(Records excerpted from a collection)
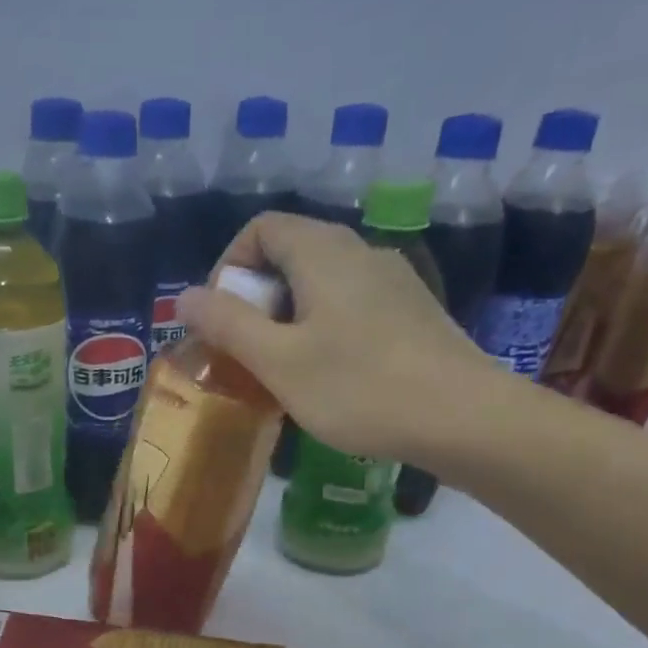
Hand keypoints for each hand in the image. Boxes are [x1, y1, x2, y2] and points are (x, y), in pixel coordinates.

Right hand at [175, 212, 520, 473]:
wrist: (463, 419)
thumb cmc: (359, 388)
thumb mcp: (279, 361)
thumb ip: (228, 324)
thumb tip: (185, 295)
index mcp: (324, 251)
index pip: (261, 228)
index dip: (230, 267)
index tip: (222, 319)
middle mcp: (361, 251)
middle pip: (291, 254)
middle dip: (256, 300)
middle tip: (248, 353)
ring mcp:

= What you need to do =
Your answer must be an exact copy of every entry, with the pictures left out.

= Response to this exercise =
Hand keypoints for each hand in the image. Boxes are [x1, y1, x2, y2] and points are (x, y), in pixel coordinates.

Right hand at [175, 212, 520, 473]:
wrist: (463, 419)
thumb cmc: (359, 388)
thumb mcp: (279, 361)
thumb ip: (228, 324)
thumb tip: (185, 295)
index mcp: (324, 251)
index pip: (261, 228)
index dip: (230, 267)
index tip: (222, 319)
middle mcp: (361, 251)
middle pip: (291, 254)
middle dip: (256, 300)
middle tip: (248, 353)
ring mcp:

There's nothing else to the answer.